Start of SUPPLIED ENTRIES
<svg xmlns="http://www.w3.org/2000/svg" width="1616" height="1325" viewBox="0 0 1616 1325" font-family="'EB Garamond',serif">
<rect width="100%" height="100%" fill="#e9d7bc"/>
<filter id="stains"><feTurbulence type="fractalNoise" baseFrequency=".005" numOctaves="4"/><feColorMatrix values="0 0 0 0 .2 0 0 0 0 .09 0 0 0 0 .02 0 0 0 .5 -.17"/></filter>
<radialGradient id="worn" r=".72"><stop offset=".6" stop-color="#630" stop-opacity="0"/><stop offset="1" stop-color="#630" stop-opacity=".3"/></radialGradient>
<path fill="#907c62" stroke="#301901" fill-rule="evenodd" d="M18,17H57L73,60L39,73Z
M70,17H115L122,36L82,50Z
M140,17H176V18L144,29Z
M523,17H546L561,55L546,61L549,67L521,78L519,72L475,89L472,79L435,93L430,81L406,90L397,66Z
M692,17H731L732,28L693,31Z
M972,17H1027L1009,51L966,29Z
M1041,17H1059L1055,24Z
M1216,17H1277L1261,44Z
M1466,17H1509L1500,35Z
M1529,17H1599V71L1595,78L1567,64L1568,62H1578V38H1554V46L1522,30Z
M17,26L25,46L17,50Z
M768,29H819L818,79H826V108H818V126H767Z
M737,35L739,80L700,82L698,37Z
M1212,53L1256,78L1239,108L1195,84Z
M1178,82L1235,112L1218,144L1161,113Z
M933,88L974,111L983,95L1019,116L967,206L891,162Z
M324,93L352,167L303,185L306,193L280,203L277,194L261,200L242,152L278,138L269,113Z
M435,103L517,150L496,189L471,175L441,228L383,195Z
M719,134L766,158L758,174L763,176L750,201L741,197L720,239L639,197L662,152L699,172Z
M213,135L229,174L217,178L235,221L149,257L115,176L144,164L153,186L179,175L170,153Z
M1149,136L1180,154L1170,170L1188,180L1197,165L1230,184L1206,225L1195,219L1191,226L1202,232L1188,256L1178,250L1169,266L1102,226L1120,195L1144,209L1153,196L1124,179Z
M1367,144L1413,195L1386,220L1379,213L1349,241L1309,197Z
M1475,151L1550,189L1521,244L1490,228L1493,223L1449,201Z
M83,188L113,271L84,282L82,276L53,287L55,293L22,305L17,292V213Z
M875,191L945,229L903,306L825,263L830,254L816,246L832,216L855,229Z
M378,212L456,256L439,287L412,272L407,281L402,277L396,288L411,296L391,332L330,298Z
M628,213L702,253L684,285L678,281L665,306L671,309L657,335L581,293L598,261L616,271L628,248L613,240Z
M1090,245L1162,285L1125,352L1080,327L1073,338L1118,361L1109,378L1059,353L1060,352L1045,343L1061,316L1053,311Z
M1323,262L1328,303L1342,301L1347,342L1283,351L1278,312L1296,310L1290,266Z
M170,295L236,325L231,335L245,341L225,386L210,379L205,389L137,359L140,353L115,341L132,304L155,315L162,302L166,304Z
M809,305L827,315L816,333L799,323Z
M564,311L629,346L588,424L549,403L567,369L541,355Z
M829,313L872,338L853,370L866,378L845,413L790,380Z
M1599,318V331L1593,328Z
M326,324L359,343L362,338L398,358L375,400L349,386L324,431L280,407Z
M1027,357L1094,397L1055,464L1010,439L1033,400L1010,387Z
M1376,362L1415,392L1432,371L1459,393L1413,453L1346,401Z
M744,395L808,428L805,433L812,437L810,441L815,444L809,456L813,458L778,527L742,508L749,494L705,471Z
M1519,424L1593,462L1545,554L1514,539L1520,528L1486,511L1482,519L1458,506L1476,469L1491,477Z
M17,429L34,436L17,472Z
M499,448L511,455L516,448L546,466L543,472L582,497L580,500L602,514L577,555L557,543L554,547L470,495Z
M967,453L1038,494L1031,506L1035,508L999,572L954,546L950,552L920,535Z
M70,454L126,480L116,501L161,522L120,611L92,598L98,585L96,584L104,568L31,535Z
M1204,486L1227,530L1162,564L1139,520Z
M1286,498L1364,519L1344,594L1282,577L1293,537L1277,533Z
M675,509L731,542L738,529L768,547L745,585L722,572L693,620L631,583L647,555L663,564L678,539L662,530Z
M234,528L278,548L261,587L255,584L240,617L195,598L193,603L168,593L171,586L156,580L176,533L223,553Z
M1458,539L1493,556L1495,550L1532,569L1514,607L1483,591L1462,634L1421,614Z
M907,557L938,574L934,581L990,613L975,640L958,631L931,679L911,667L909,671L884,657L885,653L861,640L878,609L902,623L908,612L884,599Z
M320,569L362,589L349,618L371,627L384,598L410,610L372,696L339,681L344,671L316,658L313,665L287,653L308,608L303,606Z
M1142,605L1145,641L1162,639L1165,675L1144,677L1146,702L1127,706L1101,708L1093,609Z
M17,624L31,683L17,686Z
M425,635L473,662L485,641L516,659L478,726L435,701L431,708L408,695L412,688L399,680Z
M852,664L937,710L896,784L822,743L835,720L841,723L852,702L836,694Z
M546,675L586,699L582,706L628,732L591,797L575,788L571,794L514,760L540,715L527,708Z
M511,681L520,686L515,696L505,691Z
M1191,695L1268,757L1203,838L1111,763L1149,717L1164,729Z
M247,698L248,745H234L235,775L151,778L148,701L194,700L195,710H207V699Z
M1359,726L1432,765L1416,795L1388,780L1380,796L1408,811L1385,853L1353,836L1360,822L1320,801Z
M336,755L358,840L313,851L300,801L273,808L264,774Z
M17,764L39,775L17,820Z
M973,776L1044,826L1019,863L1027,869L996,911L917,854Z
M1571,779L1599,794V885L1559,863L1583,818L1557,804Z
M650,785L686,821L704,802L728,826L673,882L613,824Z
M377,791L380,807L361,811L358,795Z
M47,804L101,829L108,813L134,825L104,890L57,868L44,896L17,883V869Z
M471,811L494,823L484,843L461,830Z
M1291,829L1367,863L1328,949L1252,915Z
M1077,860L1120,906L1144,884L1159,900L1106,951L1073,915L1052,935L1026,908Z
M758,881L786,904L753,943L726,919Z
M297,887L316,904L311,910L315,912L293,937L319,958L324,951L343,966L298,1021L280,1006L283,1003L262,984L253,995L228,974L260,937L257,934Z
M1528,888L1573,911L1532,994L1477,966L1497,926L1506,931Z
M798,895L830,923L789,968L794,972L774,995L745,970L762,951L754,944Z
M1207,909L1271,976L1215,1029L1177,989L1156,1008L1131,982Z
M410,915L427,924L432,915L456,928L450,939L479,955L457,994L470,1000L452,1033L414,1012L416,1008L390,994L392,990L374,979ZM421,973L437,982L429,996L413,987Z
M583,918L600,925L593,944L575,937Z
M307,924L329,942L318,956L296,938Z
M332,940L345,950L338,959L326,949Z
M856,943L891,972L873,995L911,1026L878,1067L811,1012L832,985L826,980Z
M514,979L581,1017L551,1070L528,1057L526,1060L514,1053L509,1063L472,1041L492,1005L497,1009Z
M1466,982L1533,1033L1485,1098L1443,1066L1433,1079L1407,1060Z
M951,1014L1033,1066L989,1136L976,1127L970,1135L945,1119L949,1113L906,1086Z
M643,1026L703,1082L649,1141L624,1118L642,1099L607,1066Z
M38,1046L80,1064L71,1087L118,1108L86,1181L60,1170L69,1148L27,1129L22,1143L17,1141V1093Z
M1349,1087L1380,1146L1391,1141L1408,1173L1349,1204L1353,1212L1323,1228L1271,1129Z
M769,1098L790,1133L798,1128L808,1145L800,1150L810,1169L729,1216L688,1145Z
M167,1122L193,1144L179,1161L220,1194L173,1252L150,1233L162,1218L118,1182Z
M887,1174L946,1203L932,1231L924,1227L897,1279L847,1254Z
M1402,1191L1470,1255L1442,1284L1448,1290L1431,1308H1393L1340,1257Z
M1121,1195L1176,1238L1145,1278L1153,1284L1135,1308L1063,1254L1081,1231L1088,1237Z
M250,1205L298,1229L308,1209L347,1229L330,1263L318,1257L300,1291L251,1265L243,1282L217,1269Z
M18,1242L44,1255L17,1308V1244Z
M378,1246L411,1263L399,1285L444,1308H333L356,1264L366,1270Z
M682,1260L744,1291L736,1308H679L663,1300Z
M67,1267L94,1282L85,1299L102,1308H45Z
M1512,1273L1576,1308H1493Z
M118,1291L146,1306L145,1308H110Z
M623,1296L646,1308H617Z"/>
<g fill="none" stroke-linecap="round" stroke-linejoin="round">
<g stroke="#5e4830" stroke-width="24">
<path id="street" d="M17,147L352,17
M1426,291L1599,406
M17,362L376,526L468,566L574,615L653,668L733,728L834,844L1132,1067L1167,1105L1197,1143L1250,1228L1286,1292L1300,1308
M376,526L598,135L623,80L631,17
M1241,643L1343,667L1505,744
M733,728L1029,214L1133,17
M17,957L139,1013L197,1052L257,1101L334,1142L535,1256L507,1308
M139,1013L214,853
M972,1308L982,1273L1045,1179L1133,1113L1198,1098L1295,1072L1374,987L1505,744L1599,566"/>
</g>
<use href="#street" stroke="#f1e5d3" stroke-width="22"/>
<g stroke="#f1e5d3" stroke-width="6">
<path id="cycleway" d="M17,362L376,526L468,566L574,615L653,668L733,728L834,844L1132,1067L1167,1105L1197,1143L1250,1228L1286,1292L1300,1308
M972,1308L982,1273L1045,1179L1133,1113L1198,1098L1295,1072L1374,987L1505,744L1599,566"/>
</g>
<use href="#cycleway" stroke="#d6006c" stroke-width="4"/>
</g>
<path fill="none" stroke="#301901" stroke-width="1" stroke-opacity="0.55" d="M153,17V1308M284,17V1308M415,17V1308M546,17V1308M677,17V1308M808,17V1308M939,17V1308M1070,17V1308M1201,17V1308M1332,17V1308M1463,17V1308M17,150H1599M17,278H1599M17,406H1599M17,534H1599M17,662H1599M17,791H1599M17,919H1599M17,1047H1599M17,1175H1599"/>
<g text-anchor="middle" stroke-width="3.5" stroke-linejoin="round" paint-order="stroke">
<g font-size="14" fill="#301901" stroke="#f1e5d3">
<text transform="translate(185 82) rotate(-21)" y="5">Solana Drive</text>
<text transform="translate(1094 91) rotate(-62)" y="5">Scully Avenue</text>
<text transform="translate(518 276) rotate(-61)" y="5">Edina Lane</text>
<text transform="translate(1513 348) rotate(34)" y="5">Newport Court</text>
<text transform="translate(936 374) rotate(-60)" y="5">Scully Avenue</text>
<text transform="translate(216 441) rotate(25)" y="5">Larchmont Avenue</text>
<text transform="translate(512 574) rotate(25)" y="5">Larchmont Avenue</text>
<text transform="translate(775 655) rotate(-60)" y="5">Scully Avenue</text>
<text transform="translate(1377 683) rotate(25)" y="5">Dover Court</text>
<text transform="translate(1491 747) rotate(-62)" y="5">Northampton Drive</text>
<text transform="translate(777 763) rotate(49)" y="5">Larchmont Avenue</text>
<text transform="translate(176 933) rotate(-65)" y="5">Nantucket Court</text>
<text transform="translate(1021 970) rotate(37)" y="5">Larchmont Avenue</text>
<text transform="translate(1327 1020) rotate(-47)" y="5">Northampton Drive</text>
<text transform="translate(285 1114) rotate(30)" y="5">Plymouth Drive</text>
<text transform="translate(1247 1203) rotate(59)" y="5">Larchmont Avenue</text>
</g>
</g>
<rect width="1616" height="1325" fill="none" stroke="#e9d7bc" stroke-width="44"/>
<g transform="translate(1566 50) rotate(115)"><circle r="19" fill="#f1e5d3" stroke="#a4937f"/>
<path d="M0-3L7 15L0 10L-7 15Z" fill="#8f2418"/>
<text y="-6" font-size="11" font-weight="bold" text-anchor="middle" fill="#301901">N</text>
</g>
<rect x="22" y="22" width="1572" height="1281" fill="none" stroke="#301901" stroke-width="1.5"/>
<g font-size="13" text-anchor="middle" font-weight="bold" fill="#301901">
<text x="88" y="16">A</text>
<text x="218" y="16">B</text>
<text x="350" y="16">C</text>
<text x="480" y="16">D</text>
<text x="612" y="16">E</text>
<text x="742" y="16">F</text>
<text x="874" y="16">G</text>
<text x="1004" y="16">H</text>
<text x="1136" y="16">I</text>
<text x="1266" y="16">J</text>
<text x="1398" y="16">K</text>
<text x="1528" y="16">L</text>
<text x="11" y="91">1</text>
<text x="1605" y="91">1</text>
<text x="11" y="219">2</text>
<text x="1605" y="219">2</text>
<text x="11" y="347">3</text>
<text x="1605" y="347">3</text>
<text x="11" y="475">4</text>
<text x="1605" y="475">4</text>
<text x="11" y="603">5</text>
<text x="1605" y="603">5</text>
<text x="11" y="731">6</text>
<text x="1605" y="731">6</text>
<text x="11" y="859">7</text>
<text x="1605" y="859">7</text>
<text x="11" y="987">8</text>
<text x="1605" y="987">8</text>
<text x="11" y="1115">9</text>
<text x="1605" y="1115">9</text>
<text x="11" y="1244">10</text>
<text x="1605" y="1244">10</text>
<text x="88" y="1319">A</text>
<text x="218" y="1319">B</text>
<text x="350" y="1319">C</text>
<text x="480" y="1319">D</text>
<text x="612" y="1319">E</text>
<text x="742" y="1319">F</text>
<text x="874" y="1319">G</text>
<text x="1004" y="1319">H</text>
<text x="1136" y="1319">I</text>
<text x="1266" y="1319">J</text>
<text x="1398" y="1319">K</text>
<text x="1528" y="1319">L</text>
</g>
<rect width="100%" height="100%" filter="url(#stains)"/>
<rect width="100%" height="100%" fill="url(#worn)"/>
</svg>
End of SUPPLIED ENTRIES
Start of SUPPLIED ENTRIES
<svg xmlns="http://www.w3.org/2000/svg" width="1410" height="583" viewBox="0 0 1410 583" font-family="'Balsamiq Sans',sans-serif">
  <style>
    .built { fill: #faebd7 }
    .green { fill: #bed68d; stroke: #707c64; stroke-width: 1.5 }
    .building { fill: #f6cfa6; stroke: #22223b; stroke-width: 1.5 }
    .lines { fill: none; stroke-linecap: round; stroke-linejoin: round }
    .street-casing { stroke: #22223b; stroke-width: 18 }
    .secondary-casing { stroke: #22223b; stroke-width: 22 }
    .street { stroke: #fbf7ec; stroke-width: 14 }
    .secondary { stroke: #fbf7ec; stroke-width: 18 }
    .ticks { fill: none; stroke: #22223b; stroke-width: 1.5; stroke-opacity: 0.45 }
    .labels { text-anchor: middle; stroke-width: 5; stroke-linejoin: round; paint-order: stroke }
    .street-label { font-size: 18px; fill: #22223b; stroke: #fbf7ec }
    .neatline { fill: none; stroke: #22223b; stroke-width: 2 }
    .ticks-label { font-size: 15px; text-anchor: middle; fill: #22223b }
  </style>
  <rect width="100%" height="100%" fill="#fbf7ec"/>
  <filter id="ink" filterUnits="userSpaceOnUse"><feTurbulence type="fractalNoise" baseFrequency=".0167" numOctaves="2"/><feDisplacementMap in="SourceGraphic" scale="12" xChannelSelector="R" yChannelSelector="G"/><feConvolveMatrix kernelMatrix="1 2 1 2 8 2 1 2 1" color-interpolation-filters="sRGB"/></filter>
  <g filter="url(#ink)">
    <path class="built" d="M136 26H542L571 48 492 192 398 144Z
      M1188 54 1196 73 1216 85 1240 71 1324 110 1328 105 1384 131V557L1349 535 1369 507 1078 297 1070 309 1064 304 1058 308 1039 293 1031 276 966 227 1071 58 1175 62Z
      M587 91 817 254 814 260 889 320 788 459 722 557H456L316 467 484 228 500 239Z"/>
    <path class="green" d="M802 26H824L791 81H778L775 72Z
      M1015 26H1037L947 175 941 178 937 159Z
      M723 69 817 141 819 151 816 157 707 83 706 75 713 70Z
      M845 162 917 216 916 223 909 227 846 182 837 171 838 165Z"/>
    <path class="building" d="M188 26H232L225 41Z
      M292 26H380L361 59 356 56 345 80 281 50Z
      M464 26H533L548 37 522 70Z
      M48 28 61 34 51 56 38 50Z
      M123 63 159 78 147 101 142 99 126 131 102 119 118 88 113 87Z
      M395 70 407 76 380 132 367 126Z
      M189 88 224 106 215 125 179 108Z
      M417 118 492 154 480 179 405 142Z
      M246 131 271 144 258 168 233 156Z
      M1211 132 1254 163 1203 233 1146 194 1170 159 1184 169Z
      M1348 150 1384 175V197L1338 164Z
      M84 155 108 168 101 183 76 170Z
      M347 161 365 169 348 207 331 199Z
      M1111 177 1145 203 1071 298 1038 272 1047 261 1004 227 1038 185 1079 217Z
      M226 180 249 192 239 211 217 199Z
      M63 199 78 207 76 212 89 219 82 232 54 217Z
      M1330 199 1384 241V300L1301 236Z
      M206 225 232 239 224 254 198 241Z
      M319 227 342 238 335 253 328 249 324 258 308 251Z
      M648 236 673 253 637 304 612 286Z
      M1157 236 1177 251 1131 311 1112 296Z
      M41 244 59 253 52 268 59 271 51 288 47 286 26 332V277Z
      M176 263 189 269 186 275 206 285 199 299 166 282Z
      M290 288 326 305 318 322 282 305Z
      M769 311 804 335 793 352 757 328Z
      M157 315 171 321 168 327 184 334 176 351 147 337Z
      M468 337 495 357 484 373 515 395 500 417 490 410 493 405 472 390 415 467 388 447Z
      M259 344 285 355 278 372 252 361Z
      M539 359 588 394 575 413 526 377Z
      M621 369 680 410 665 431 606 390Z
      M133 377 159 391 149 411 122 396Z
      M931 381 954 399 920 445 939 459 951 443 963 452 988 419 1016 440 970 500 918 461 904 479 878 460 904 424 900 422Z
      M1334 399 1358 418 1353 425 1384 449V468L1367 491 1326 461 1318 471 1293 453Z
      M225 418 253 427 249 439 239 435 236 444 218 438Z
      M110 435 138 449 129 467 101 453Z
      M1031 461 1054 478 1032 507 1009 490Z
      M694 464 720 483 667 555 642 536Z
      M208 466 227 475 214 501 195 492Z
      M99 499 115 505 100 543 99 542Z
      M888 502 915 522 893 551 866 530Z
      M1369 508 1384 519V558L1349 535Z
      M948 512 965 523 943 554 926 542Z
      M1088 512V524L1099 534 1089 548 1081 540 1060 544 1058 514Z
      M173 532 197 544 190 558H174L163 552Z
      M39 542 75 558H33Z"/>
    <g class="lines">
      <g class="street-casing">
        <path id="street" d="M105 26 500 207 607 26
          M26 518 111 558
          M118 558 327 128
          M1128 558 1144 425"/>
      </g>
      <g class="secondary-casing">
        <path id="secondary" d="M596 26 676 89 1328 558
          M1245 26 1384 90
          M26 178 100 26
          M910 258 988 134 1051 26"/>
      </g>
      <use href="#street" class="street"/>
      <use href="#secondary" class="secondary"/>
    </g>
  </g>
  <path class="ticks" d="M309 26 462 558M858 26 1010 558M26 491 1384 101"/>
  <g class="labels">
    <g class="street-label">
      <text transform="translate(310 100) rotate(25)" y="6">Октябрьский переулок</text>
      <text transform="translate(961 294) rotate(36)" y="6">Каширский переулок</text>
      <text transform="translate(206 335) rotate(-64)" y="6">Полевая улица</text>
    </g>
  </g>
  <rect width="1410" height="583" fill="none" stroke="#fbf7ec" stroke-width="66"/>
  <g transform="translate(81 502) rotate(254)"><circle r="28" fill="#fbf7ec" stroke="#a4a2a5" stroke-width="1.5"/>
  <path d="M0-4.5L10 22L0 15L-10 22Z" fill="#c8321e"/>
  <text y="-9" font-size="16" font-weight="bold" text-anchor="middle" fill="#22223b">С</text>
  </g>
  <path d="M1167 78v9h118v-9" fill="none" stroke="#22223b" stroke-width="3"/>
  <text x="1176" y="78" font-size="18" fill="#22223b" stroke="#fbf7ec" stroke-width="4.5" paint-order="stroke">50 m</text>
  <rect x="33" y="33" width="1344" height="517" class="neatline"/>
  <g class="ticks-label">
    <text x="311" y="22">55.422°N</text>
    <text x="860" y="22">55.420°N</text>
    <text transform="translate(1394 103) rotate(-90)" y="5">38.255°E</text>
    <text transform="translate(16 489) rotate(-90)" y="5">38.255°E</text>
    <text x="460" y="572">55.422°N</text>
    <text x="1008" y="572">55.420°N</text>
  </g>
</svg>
End of SUPPLIED ENTRIES
» PROBLEM TO WORK ON
Whenever the string "lines" shows up on a line of the listing, copy that line.

» THE ANSWER
    .lines { fill: none; stroke-linecap: round; stroke-linejoin: round }
    <g class="lines">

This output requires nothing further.